2) La « voix du regard » : le travail de modélisation

Leur parole a ensuite pour vocation de verbaliser le visible, en renvoyant au comédien l’image (verbale) de ce qu’ils ont fait : ainsi, aux « modèles », plus ou moins utopiques, que sa parole peut porter, comme on l’a vu précédemment, s’adjoignent des « modélisations ». La modélisation, qui consiste dans le vocabulaire scientifique en la mise en équation d’un phénomène complexe, désigne pour nous dans l’interaction de mise en scène la « mise en discours » de ce qui est advenu sur scène, phénomène plus que tout autre complexe, et que la parole de mise en scène tente de fixer par des mots - on retrouve ici le processus langagier qui tend à transformer des marques en signes : pour être érigé en signe théâtral, la phénoménalité des manifestations advenues sur le plateau doit transiter par une expression linguistique, qui sert d’abord de miroir à l’acteur :

‘Diriger les acteurs, c’est rarement de la direction, justement. C’est de les observer et de leur restituer l’image qu’ils produisent déjà eux-mêmes, donc de les rendre conscients de l’image qu’ils construisent. [...] Je transforme en fiction ce qui leur est naturel. 731

C’est ce qui fait dire à Antoine Vitez que l’art de la mise en scène est un art du faire refaire : « il ne s’agit pas de leur dire : « vous allez faire ceci ou cela », mais de voir ce qu’ils font et de leur demander de le refaire » 732 . Ici, le terme de « répétition », pour qualifier le travail qui s’y joue, est plus motivé que jamais : faire naître un signe de théâtre consiste pour beaucoup à faire répéter (exécuter à nouveau) une forme qui était advenue « naturellement » ; à vrai dire, le terme de « naturel », qui apparaît dans les propos de Vitez ne nous plaît guère : rien, sur une scène de théatre, n’est tout à fait naturel, et Antoine Vitez le sait bien qui insistait sur le fait que dès qu’un acteur est sur scène, « il est inspiré », et ce « même quand il n’est pas inspiré » 733 . Naturel, intentionnel ? - pour nous ce qui advient sur le plateau, avant d’être relayé par la parole de mise en scène, ne peut être analysé selon ces critères, et nous n’y voyons que des « marques » : mais dès que ces signes en puissance sont modélisés par le metteur en scène, et appelés à être produits à nouveau, ils deviennent des signes théâtraux. Est-il besoin de rappeler, d’ailleurs, que selon Saussure, c’est de la répétition que naît le signe, et que, comme le glose après lui Roland Barthes, « c’est parce que les signes se répètent que la langue est possible » 734 . Il est tentant - même si, reconnaissons-le, nous faisons subir au sens de l’énoncé une torsion par rapport à son horizon de signification premier, purement linguistique - d’appliquer telle quelle la formule à notre objet d’étude : c’est de la répétition (de théâtre), évidemment, que naît le signe (de théâtre), et c’est parce que chaque forme périverbale s’y répète qu’elle devient signe, et peut entrer dans la langue dans laquelle on écrit les mises en scène.

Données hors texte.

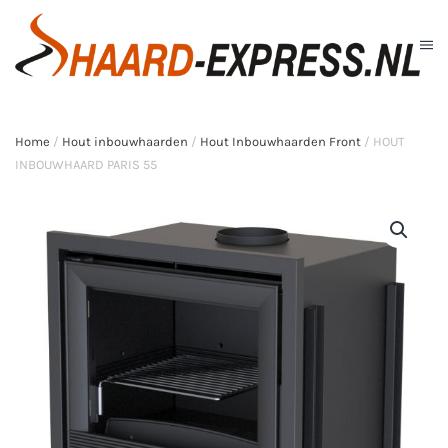
Skip to main content
Home
/
Hout inbouwhaarden
/
Hout Inbouwhaarden Front
/ HOUT
INBOUWHAARD PARIS 55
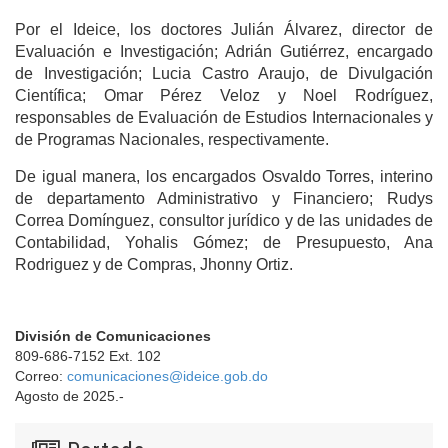
Por el Ideice, los doctores Julián Álvarez, director de
Evaluación e Investigación; Adrián Gutiérrez, encargado
de Investigación; Lucia Castro Araujo, de Divulgación
Científica; Omar Pérez Veloz y Noel Rodríguez,
responsables de Evaluación de Estudios Internacionales y
de Programas Nacionales, respectivamente.
De igual manera, los encargados Osvaldo Torres, interino
de departamento Administrativo y Financiero; Rudys
Correa Domínguez, consultor jurídico y de las unidades de
Contabilidad, Yohalis Gómez; de Presupuesto, Ana
Rodriguez y de Compras, Jhonny Ortiz.
División de Comunicaciones
809-686-7152 Ext. 102
Correo:
comunicaciones@ideice.gob.do
Agosto de 2025.-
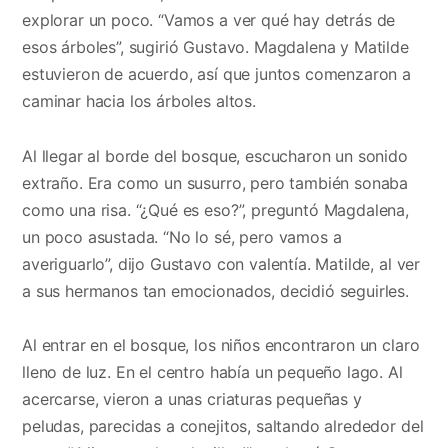
explorar un poco. “Vamos a ver qué hay detrás de
esos árboles”, sugirió Gustavo. Magdalena y Matilde
estuvieron de acuerdo, así que juntos comenzaron a
caminar hacia los árboles altos.
Al llegar al borde del bosque, escucharon un sonido
extraño. Era como un susurro, pero también sonaba
como una risa. “¿Qué es eso?”, preguntó Magdalena,
un poco asustada. “No lo sé, pero vamos a
averiguarlo”, dijo Gustavo con valentía. Matilde, al ver
a sus hermanos tan emocionados, decidió seguirles.
Al entrar en el bosque, los niños encontraron un claro
lleno de luz. En el centro había un pequeño lago. Al
acercarse, vieron a unas criaturas pequeñas y
peludas, parecidas a conejitos, saltando alrededor del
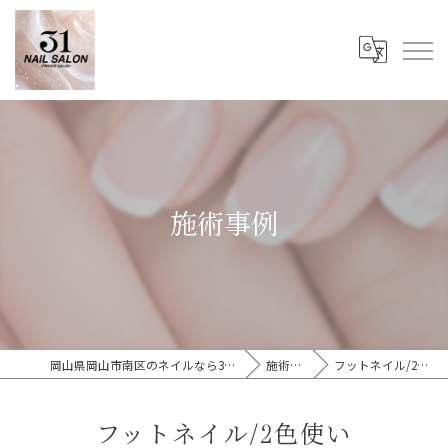
施術事例
岡山県岡山市南区のネイルなら31Nail Salon
施術事例
フットネイル/2色使い
フットネイル/2色使い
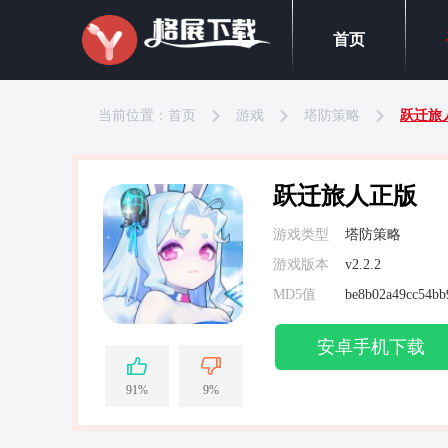
首页
当前位置：
首页
游戏
塔防策略
跃迁旅
跃迁旅人正版
游戏类型
塔防策略
游戏版本
v2.2.2
MD5值
be8b02a49cc54bb
安卓手机下载
91%
9%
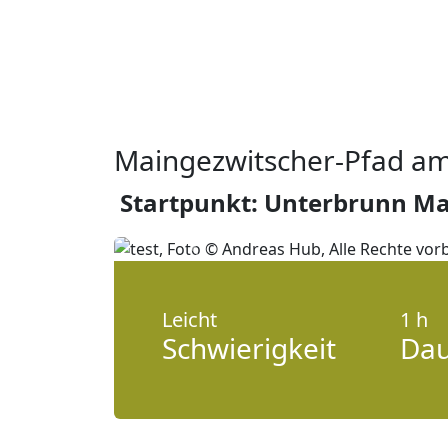
Maingezwitscher-Pfad am
Startpunkt: Unterbrunn Ma
Vorheriges
Leicht
1 h
Schwierigkeit
Da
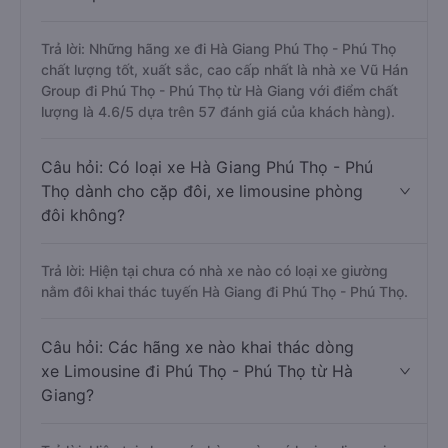
Trả lời: Những hãng xe đi Hà Giang Phú Thọ - Phú Thọ
chất lượng tốt, xuất sắc, cao cấp nhất là nhà xe Vũ Hán
Group đi Phú Thọ - Phú Thọ từ Hà Giang với điểm chất
lượng là 4.6/5 dựa trên 57 đánh giá của khách hàng).
Câu hỏi: Có loại xe Hà Giang Phú Thọ - Phú
Thọ dành cho cặp đôi, xe limousine phòng
đôi không?
Trả lời: Hiện tại chưa có nhà xe nào có loại xe giường
nằm đôi khai thác tuyến Hà Giang đi Phú Thọ - Phú Thọ.
Câu hỏi: Các hãng xe nào khai thác dòng
xe Limousine đi Phú Thọ - Phú Thọ từ Hà
Giang?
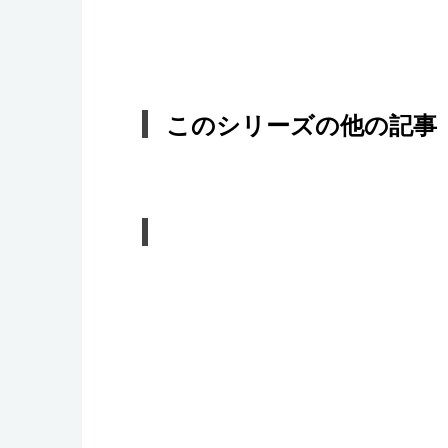
このシリーズの他の記事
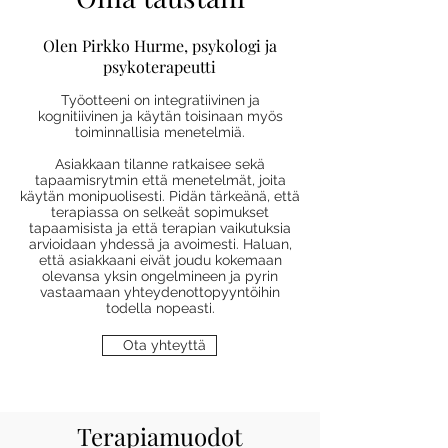
Olen Pirkko Hurme, psykologi ja
psykoterapeutti
Työotteeni on integratiivinen ja
kognitiivinen ja käytän toisinaan myös
toiminnallisia menetelmiä.
Asiakkaan tilanne ratkaisee sekä
tapaamisrytmin että menetelmät, joita
käytän monipuolisesti. Pidän tärkeänä, että
terapiassa on selkeät sopimukset
tapaamisista ja että terapian vaikutuksia
arvioidaan yhdessä ja avoimesti. Haluan,
että asiakkaani eivät joudu kokemaan
olevansa yksin ongelmineen ja pyrin
vastaamaan yhteydenottopyyntöihin
todella nopeasti.
Ota yhteyttä
Terapiamuodot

Chaque forme périverbale s’y répète ? Non : il en est aussi certaines qu’on modélise, qu’on verbalise, pour les exclure, et il convient de marquer une distinction entre les « modélisations » de pérennisation, et les modélisations de refus.

Notes
731.

Antoine Vitez, in L’Ane n°7, mai-juin 1982, réed. in “ Un regard médiumnique ”, Alternatives théâtrales n°52-53-54, p. 16.

732.

Antoine Vitez, in Théâtre/Public n°100, juillet-août 1991.

733.

Antoine Vitez, Journal intime de théâtre, documentaire cité.

734.

Roland Barthes, “ Eléments de sémiologie ”, in L’Aventure sémiologique, p. 63.